The Giants are excited about the imminent return of Prince Amukamara to the football field. He was their first-round pick, a player they felt they stole with the 19th overall pick. They thought he could make an immediate impact in the secondary at the beginning of their season, before he broke a bone in his foot.
So what can they expect from Amukamara now?
They really have no clue.
"That's such an unknown," defensive coordinator Perry Fewell said.
Amukamara joined the team late as it was, the last of the first-rounders to report to training camp. He participated in one full practice, and midway through his second, he was limping off the field toward an X-ray machine, toward surgery, toward 11 weeks of recovery and rehab. This in a season when there was no contact between the team and players during the summer due to the lockout.
While the Giants are still excited about what he can add, they've never seen him line up against an NFL receiver for more than a few half-speed snaps. He's been participating in classroom work and meetings with the team and defensive backs, has spent time in practice working with cornerbacks coach Peter Giunta on making calls and reads, but so far all he's done is essentially read the operation manual on a 747. Now he's next in line for takeoff.
"You can know the playbook like the back of your hand and then when you get on the field everything is going so much faster with the motions and so many different checks and you have to make that decision within seconds before the ball is snapped," Amukamara said .
"Sure, he'll be behind," Giunta said, "but hopefully we can bring him along slowly and we can give him a limited role to get him started and then gradually increase his role, just like you do with rookies in general."
If Amukamara is able to jump into the cornerback rotation and help out in substitute packages, that would be a tremendous boost for the Giants. The team's plan heading into the season was to have Terrell Thomas slide inside as a nickel corner and put Amukamara on the outside against three-wide looks. But when both players were injured, they turned to safety Antrel Rolle to cover the slot receivers. Having Amukamara on the field with starting corners Corey Webster and Aaron Ross would free up Rolle to be more of a playmaker than a cover guy. It would also allow the Giants to move safety Deon Grant up closer to the line of scrimmage, where he was most effective last year, rather than deep.
"I hope that's their plan," Grant said. "We'll see."
There are plenty of concerns. The secondary hasn't exactly been operating with tight communication this season, ranking 16th in the NFL in pass defense with 245.8 yards allowed per game. So, throwing somebody new into the chatter could be disruptive.
"We are so far ahead in how we are preparing and how we're thinking and how the communication process and the chemistry with the players on the field is right now," Fewell said. "As much as we want him to come back, that's a piece that you have to put in and then kind of work with and find out how it works."

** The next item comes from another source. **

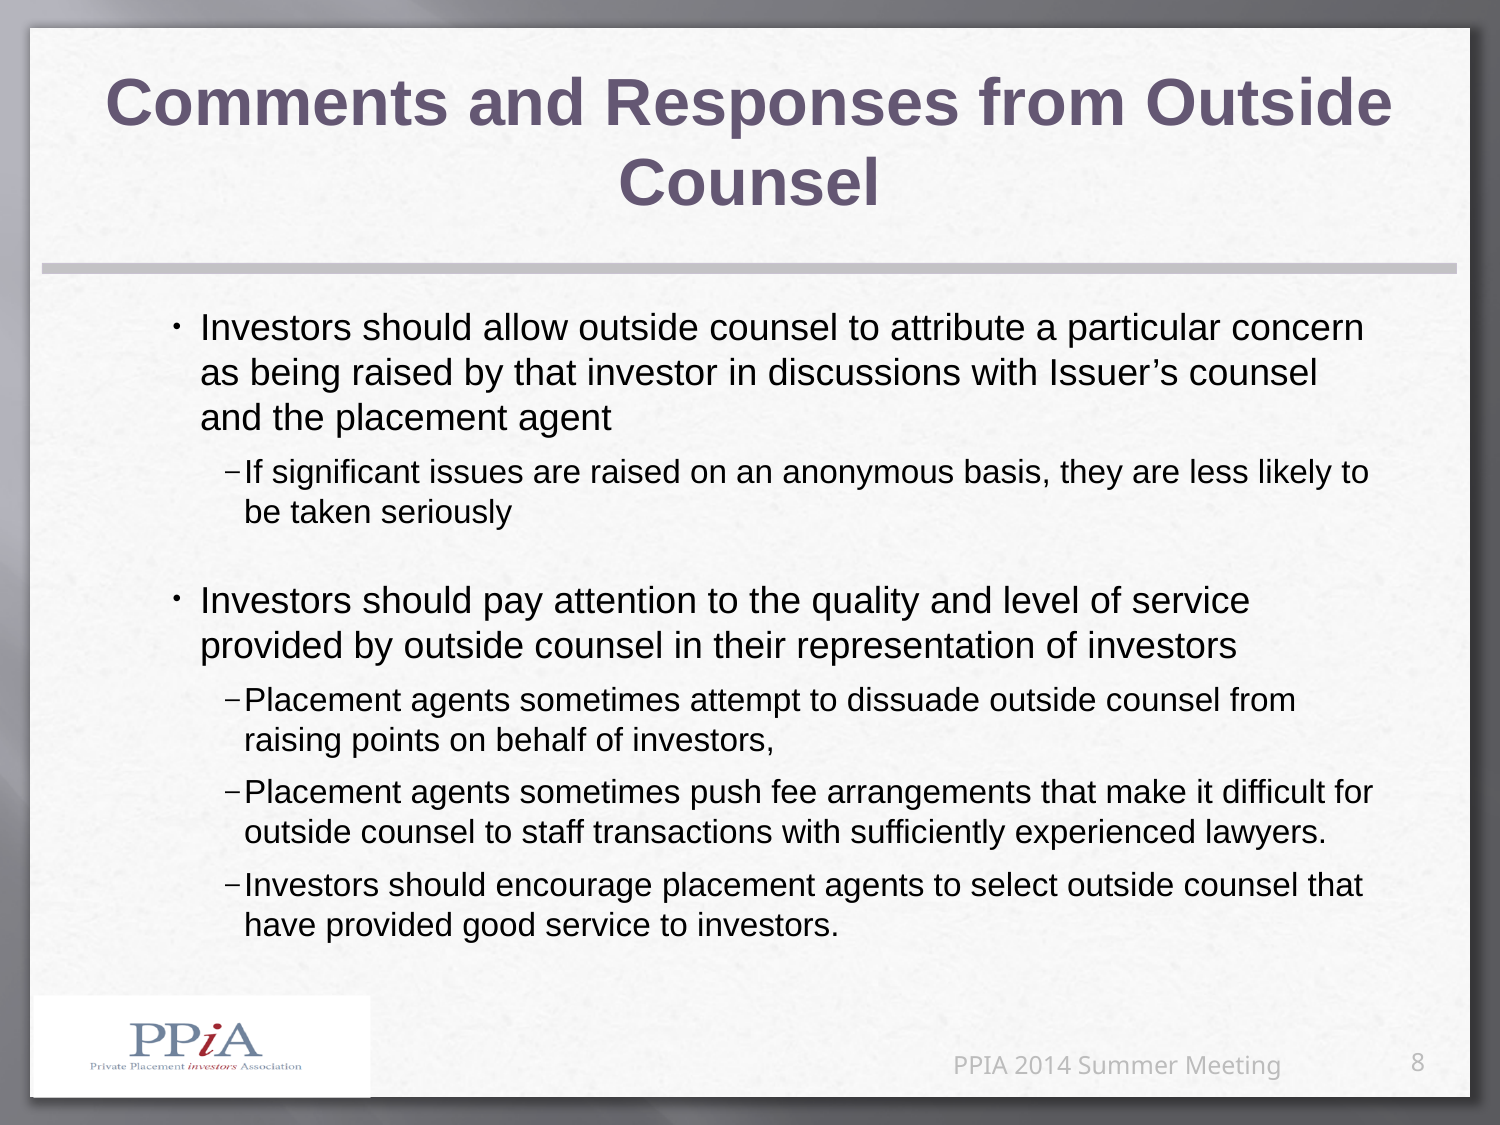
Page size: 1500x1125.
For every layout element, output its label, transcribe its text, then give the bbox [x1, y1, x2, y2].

He's also a rookie, and Tom Coughlin is generally slow to trust first-year players even when they've had a full offseason program, training camp and several weeks of game experience.
It may not matter for a few weeks. While Amukamara appears to be ready to return to practice on a limited basis Monday when the team reconvenes after the bye, it could be another week or two before he is in game shape. While it would be nice to get him a few snaps against the Dolphins, there is a chance his first real NFL experience will come against Tom Brady and the Patriots on Nov. 6. That's quite an introduction, but for Amukamara, who has seen other first-round picks making an impact around the league, it's been a long-enough wait.
"That kind of makes my blood boil a little bit because I know I could be making an impact on this team," he said. "I can't control that now, but I know as soon as I'm ready to go I'm going to give it all I got."